At any given point in time, there are more than five thousand airplanes flying over the United States. How do these machines, weighing thousands of pounds, ever leave the ground?
According to Yale geophysicist, Professor Ron Smith, airplanes stay in the air by shifting to maintain various states of equilibrium. It is all a matter of thrust and lift: the amount of thrust from the engines must overcome the drag force resisting motion, while the lifting force must counteract the effects of gravity.
Thrust from the engines is simple enough, but “lift” deserves some special treatment. Lift occurs when the special curvature of an aircraft’s wing parts the air into portions above and below it. The wing is designed so that the air above the wing must cover a longer distance in the same time that the air below moves a shorter distance. More distance over a given time means the “top air” has a faster velocity. Thanks to Bernoulli’s Principle we know that faster air particles have lower pressures. It is this imbalance of pressure above and below the wings that causes the plane to rise in altitude..

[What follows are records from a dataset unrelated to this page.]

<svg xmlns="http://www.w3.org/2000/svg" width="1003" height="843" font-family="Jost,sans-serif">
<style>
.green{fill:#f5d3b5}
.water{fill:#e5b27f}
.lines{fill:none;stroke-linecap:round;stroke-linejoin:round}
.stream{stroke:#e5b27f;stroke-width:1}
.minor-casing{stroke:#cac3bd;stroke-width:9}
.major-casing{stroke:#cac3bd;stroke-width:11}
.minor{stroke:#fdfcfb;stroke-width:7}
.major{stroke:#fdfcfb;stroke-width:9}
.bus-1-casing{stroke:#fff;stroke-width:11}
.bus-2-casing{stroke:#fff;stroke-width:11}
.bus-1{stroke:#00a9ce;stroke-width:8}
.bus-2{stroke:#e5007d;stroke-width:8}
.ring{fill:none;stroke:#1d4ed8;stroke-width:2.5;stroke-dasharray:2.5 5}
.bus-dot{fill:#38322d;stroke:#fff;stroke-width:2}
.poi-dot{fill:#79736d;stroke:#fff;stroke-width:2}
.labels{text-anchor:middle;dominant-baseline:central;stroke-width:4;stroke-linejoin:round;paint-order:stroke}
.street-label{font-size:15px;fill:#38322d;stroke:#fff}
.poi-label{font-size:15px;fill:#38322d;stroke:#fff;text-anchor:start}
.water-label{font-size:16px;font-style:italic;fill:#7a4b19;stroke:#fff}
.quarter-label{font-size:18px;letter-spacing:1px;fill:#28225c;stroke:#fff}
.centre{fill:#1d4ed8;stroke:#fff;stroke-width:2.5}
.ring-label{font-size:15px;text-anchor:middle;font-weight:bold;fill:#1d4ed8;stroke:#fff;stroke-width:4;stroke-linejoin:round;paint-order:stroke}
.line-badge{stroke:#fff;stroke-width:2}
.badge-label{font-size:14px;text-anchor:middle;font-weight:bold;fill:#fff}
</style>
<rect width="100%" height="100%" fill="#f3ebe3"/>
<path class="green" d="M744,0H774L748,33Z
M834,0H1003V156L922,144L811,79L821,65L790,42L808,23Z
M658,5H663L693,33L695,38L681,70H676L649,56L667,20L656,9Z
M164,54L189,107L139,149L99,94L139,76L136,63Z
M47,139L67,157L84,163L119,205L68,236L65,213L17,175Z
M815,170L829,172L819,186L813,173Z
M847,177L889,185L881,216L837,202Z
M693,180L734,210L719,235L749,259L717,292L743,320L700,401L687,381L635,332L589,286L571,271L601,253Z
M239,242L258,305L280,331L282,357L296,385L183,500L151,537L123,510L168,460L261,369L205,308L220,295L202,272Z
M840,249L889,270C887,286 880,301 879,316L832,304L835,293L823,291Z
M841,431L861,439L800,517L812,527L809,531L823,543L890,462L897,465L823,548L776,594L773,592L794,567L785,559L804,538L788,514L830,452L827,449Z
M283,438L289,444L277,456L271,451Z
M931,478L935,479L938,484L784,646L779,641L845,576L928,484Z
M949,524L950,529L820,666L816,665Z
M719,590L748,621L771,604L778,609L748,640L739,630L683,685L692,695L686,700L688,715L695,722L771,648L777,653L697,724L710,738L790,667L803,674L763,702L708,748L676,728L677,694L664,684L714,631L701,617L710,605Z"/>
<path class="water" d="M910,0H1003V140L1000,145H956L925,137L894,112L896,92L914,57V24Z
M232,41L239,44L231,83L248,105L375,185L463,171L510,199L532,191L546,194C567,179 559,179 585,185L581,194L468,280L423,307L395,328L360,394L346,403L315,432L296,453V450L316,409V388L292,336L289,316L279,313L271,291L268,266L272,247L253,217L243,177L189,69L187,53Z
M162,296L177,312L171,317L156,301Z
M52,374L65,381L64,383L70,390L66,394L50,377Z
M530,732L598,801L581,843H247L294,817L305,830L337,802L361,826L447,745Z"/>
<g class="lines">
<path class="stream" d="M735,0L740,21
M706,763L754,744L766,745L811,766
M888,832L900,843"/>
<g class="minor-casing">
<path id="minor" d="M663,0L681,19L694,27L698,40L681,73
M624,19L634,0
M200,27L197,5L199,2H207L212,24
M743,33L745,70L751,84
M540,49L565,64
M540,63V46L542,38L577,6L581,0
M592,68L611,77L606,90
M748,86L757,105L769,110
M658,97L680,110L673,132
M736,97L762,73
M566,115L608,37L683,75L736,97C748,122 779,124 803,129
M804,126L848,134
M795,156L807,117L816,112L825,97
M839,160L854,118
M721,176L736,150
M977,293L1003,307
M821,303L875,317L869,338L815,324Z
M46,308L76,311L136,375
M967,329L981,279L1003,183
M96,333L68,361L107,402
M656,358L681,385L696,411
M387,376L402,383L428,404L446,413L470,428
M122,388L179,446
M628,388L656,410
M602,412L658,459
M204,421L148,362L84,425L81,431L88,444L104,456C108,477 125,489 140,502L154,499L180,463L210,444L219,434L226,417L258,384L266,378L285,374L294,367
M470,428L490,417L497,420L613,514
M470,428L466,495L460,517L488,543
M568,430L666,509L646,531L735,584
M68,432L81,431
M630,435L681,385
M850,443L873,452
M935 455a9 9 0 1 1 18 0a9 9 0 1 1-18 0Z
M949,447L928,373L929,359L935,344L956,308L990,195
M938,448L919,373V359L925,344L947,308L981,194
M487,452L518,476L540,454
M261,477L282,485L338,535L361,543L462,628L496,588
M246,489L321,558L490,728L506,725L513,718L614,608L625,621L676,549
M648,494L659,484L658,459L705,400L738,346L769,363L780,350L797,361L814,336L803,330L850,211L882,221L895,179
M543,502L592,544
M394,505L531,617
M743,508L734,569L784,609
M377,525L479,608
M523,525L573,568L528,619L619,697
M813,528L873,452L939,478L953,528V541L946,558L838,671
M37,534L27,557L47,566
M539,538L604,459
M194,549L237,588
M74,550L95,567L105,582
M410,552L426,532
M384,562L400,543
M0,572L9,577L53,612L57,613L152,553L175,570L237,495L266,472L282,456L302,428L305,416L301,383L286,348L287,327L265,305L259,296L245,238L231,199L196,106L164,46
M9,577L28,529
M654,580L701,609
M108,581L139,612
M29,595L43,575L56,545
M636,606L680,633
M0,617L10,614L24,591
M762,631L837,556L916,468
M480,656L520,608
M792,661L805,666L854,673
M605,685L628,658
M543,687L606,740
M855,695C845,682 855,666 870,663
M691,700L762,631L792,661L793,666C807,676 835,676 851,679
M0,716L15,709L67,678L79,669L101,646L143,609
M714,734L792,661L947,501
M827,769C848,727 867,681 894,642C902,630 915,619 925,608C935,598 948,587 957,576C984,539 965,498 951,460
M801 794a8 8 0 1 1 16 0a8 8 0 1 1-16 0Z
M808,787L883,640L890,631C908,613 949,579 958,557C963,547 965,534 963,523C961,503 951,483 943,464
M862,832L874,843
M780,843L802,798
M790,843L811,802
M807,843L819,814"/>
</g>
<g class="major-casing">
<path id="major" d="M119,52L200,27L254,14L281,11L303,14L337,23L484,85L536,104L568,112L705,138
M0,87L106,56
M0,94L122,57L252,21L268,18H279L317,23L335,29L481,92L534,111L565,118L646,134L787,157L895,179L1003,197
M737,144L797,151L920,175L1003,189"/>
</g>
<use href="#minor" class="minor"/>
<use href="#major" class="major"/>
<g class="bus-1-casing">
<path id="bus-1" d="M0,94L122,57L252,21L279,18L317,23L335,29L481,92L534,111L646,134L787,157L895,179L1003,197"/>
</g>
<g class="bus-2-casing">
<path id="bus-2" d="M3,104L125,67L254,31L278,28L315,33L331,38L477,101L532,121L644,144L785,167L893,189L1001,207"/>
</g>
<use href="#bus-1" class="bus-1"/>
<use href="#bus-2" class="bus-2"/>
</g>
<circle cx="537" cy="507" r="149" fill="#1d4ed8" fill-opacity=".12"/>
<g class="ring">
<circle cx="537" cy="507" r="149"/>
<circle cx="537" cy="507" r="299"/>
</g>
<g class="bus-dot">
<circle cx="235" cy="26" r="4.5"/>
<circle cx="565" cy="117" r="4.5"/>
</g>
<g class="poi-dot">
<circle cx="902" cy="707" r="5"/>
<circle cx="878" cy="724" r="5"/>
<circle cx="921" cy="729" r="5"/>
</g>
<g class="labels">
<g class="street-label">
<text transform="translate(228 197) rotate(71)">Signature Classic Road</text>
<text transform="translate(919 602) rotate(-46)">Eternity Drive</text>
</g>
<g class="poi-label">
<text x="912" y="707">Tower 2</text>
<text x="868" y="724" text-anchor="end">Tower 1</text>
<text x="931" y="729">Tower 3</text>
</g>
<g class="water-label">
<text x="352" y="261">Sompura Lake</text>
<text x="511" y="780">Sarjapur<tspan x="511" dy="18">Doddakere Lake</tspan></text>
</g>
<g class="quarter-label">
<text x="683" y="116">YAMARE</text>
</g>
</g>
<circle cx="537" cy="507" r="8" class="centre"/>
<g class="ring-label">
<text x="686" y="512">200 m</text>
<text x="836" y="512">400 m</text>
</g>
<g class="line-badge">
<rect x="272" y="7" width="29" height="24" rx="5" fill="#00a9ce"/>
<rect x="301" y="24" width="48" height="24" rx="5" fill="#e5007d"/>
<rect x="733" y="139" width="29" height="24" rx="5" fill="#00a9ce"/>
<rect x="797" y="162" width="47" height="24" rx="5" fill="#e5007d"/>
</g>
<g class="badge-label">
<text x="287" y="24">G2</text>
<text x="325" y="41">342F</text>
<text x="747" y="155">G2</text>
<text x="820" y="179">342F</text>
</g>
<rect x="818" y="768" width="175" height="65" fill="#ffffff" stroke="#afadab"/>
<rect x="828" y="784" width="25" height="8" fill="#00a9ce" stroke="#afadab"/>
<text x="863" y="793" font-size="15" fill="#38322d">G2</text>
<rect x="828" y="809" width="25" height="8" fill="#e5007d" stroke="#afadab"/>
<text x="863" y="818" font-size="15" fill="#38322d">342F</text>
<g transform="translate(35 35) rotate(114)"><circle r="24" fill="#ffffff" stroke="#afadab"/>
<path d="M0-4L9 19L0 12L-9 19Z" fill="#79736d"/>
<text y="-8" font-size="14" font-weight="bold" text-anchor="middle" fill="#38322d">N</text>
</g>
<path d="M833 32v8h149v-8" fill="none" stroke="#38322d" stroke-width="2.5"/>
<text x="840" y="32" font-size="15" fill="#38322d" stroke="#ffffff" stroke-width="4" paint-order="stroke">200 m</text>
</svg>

While lift may not seem intuitive, examples of this force in action can be found in everyday life. If you stick your hand out the window of a moving car, for example, palm parallel to the ground with a slight rounded edge towards the incoming air, an unmistakable force pushes your hand upwards.
An airplane’s wings have special folds called flaps that rotate to change the wing’s curvature. These flaps are used when an airplane needs to maximize its lift at slower speeds, such as takeoffs and landings. It is all a game of manipulating air flow to maintain all-important lift. As Professor Smith says, “It’s simple, if you lose the lift, you crash—fast.”